"Sejak peraturan sebelumnya dicabut dan digantikan oleh Permendag 8 Tahun 2024, pemerintah seakan mengubah semangatnya menjadi relaksasi impor sehingga banyak brand lokal kembali ke produk impor," kata Gita saat dihubungi MPI.
Gita menerangkan kondisi tersebut menjadikan persaingan harga dan ketersediaan barang impor mengganggu tingkat penjualan produk TPT dalam negeri. Lantaran tak ada harapan, lanjut Gita, penutupan pabrik maupun PHK massal karyawan menjadi tak terelakkan.
"Karena merasa tidak ada harapan lagi dan cashflow yang buruk, maka sebagian perusahaan memutuskan menutup pabriknya dan mem-PHK sisa karyawannya," tegas Gita.

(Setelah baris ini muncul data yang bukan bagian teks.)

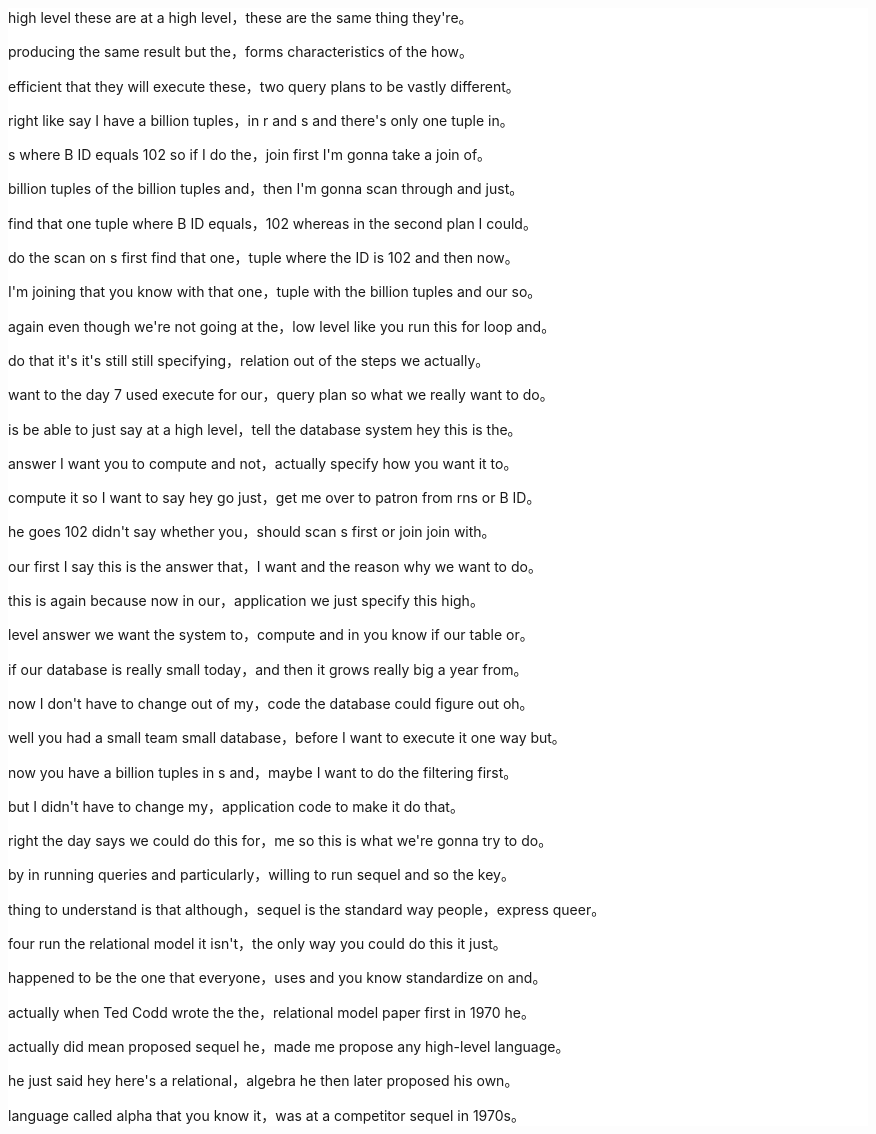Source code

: high level these are at a high level，these are the same thing they're。

producing the same result but the，forms characteristics of the how。

efficient that they will execute these，two query plans to be vastly different。

right like say I have a billion tuples，in r and s and there's only one tuple in。

s where B ID equals 102 so if I do the，join first I'm gonna take a join of。

billion tuples of the billion tuples and，then I'm gonna scan through and just。

find that one tuple where B ID equals，102 whereas in the second plan I could。

do the scan on s first find that one，tuple where the ID is 102 and then now。

I'm joining that you know with that one，tuple with the billion tuples and our so。

again even though we're not going at the，low level like you run this for loop and。

do that it's it's still still specifying，relation out of the steps we actually。

want to the day 7 used execute for our，query plan so what we really want to do。

is be able to just say at a high level，tell the database system hey this is the。

answer I want you to compute and not，actually specify how you want it to。

compute it so I want to say hey go just，get me over to patron from rns or B ID。

he goes 102 didn't say whether you，should scan s first or join join with。

our first I say this is the answer that，I want and the reason why we want to do。

this is again because now in our，application we just specify this high。

level answer we want the system to，compute and in you know if our table or。

if our database is really small today，and then it grows really big a year from。

now I don't have to change out of my，code the database could figure out oh。

well you had a small team small database，before I want to execute it one way but。

now you have a billion tuples in s and，maybe I want to do the filtering first。

but I didn't have to change my，application code to make it do that。

right the day says we could do this for，me so this is what we're gonna try to do。

by in running queries and particularly，willing to run sequel and so the key。

thing to understand is that although，sequel is the standard way people，express queer。

four run the relational model it isn't，the only way you could do this it just。

happened to be the one that everyone，uses and you know standardize on and。

actually when Ted Codd wrote the the，relational model paper first in 1970 he。

actually did mean proposed sequel he，made me propose any high-level language。

he just said hey here's a relational，algebra he then later proposed his own。

language called alpha that you know it，was at a competitor sequel in 1970s。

Perlu diketahui, Permendag Nomor 8 Tahun 2024 yang diterbitkan dan diundangkan mulai 17 Mei 2024 itu memberikan relaksasi perizinan impor terhadap tujuh kelompok barang, di antaranya elektronik, alas kaki, pakaian jadi dan aksesoris pakaian jadi, tas, serta katup.

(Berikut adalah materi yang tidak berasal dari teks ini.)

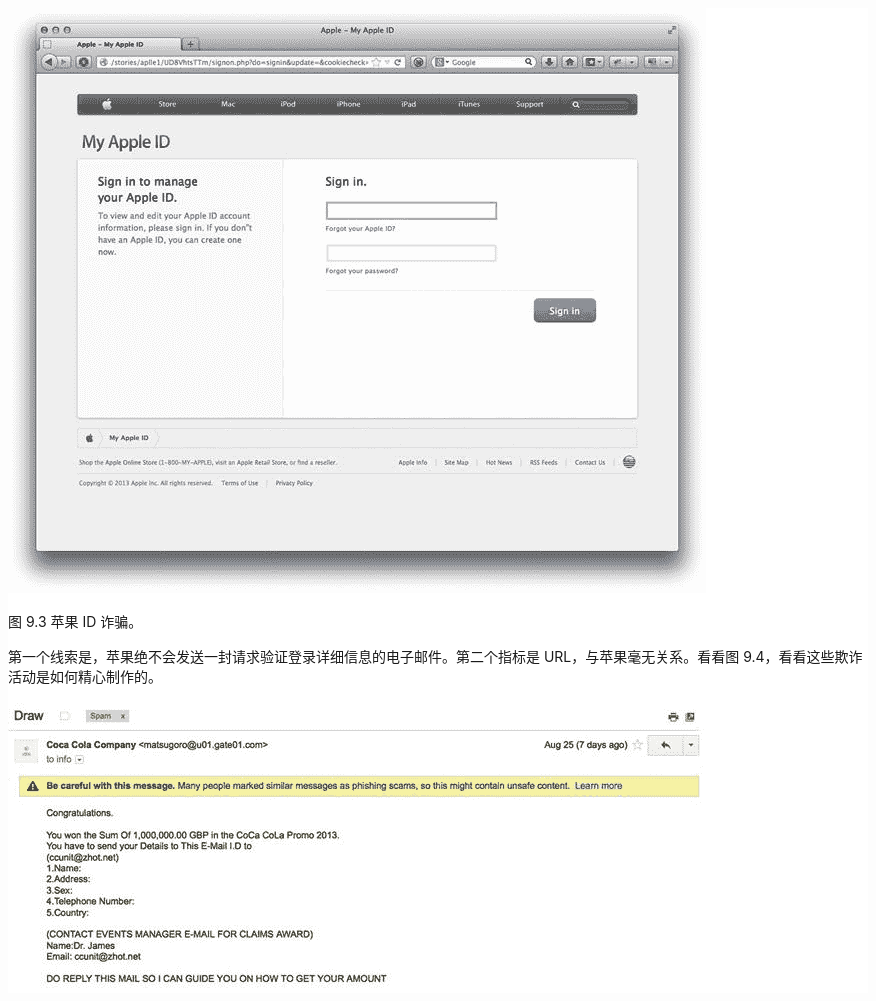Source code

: ![image](img/F000090f09-03-9780124201248.jpg)

图 9.3 苹果 ID 诈骗。

第一个线索是，苹果绝不会发送一封请求验证登录详细信息的电子邮件。第二个指标是 URL，与苹果毫无关系。看看图 9.4，看看这些欺诈活动是如何精心制作的。

![image](img/F000090f09-04-9780124201248.jpg)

Sementara sebelumnya, perizinan impor terhadap tujuh kelompok barang tersebut perlu diurus Peraturan Teknis (Perteks) sebagai salah satu dokumen izin impor agar dapat memasuki pasar domestik Indonesia.

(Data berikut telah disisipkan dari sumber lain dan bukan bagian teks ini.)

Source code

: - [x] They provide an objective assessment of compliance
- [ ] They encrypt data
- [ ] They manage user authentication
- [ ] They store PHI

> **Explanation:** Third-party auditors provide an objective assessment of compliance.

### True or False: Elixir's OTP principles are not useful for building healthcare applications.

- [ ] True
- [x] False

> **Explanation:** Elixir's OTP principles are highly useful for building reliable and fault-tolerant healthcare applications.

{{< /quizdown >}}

Syarat Perteks ini dilakukan sebagai upaya pemerintah dalam melindungi industri dalam negeri dari gempuran produk-produk impor. Kendati demikian, lantaran berimbas pada penumpukan kontainer di pelabuhan pada awal Mei lalu, Permendag Nomor 8 Tahun 2024 dikeluarkan guna menghilangkan syarat Perteks tersebut.